Wie überwintern … ?
Ein Gedicht von
Annelie Kelch
Neulich – in der kleinen Kapelle …
Ich saß in der drittletzten Reihe
und blickte zum Fenster hinauf;
es lag neben einem mit Tannenzweigen
geschmückten Altar.
Vom Himmel fiel Schnee,
der erste in diesem Jahr,
und ich malte mir aus, wie die
frierende Erde ihn mit Freuden
empfangen und zu halten versuchte –
wie auch ich damals versuchte, dich,
mein Lieb, zu halten, aber du bist wohl
für immer von mir gegangen.
Vor mir saßen zwei alte Männer;
Einer der beiden hustete zum
Gotterbarmen und stellte die Frage:
„Wie überwintern? –
Wie überwintern, wenn in den Herzen
der Menschen Eisblumen blühen und kein
Platz in den Herbergen – nirgends ein Ort,
darüber ein Stern leuchtet?
Die Rosen sind alle längst fort …
An ihrer Stelle trat eisiges Schweigen,
das lauter ist als die Stille: Der Lärm unserer Zeit.“
„Durch Stillesein werde ich stark“,
sprach der zweite. „Ich kehre bei mir selbst ein
und fühle mich nicht allein – was können
mir Menschen noch antun ...“
„Dann lass uns gehen, sobald es Nacht wird
und Berge versetzen“, sagte der erste
zwischen zwei Hustenkrämpfen.
„Vorher jedoch, mein alter Freund,
könnten wir noch ein wenig schlafen,
hier ist es wärmer als draußen.“
Ich zog leise mein Portemonnaie aus
der Jackentasche und legte das Geld,
das sich darin befand, auf den Sitz neben jenem,
darauf ich gesessen und den Atem angehalten hatte.

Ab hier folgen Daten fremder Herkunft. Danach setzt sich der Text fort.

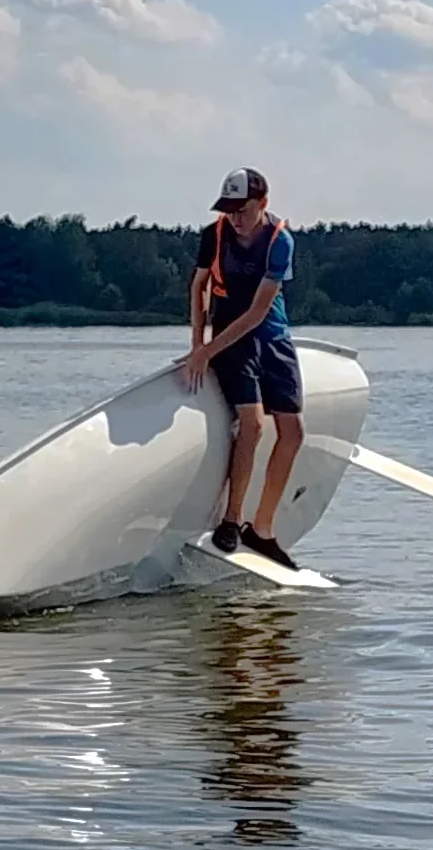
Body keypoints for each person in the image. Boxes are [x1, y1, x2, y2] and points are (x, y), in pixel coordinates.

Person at [181, 166, 303, 569]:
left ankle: (262, 530)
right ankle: (231, 519)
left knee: (293, 431)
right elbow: (198, 287)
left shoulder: (280, 241)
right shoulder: (214, 235)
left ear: (262, 204)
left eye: (243, 209)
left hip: (270, 334)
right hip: (230, 336)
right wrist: (197, 345)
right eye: (229, 209)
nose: (235, 218)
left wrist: (206, 351)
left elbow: (257, 313)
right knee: (252, 423)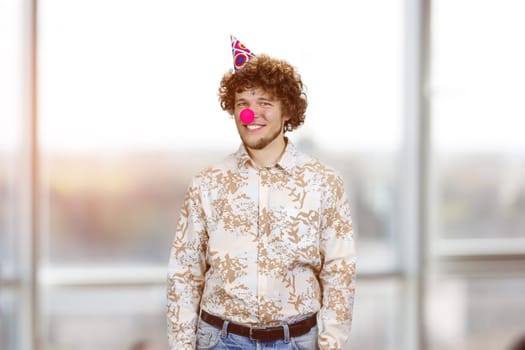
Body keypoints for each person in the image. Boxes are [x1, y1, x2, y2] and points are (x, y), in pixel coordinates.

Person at [167, 36, 356, 350]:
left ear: (287, 112)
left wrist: (331, 343)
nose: (250, 113)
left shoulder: (325, 183)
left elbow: (340, 271)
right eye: (243, 103)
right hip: (219, 341)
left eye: (265, 102)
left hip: (297, 341)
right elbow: (185, 273)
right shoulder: (207, 183)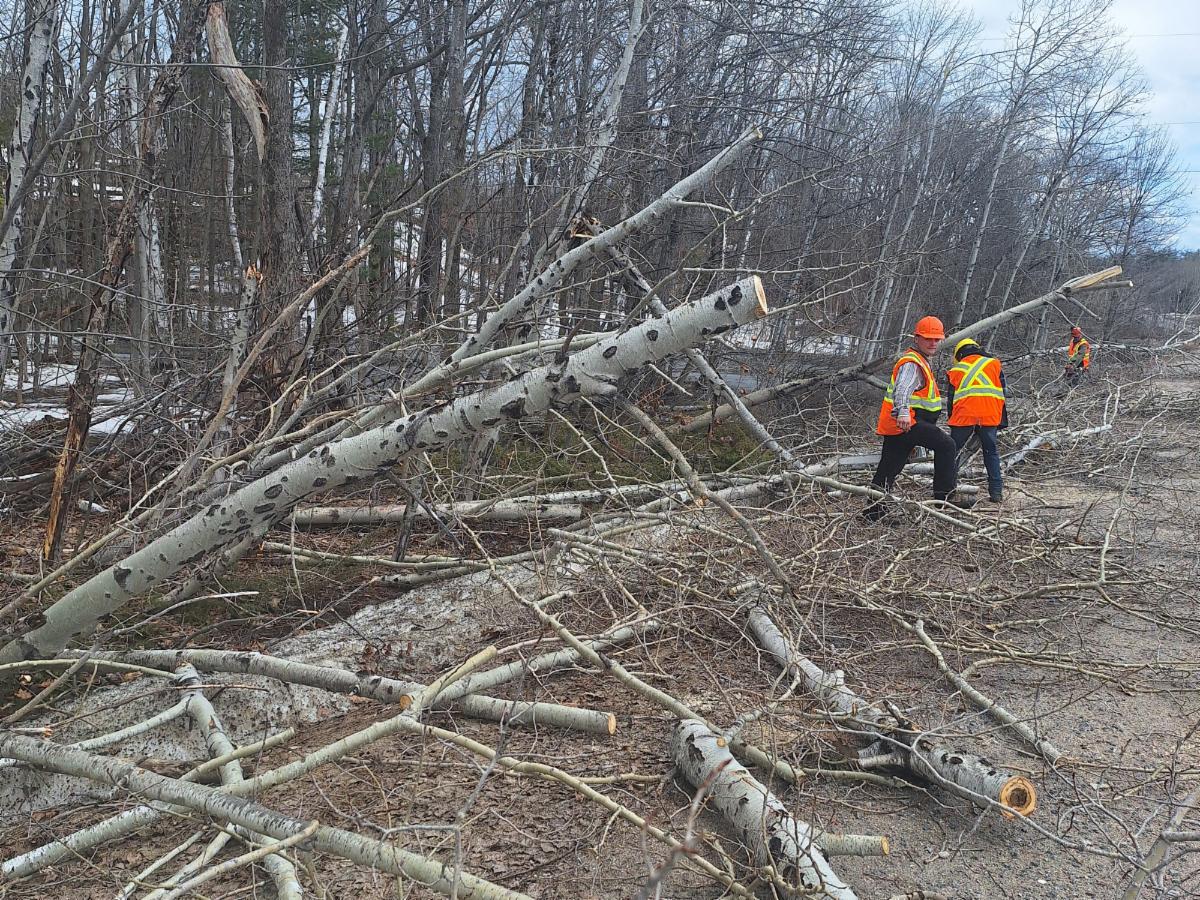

Ich war aufgeregt; meine Händen zitterten
leicht. Selten wird man – zufällig –
Zeuge guter Gespräche.
Die Geldstücke – sie klimperten
lauter als in einem Opferstock.
Die beiden Alten wandten sich um
und schauten mich fragend an. Ich sah
in zerfurchte, aber kluge Gesichter mit
Charme.
„Für Hustensaft und Proviant“, stammelte ich,
und lief zum Ausgang der Kapelle.
Vor der schweren hölzernen Tür lag
ein kleiner Zettel. Ich bückte mich,
hob ihn auf und las:
„Geh schnell hinaus auf die Straßen
und Gassen der Stadt und führe die Armen,
Verkrüppelten, Blinden und Lahmen herein.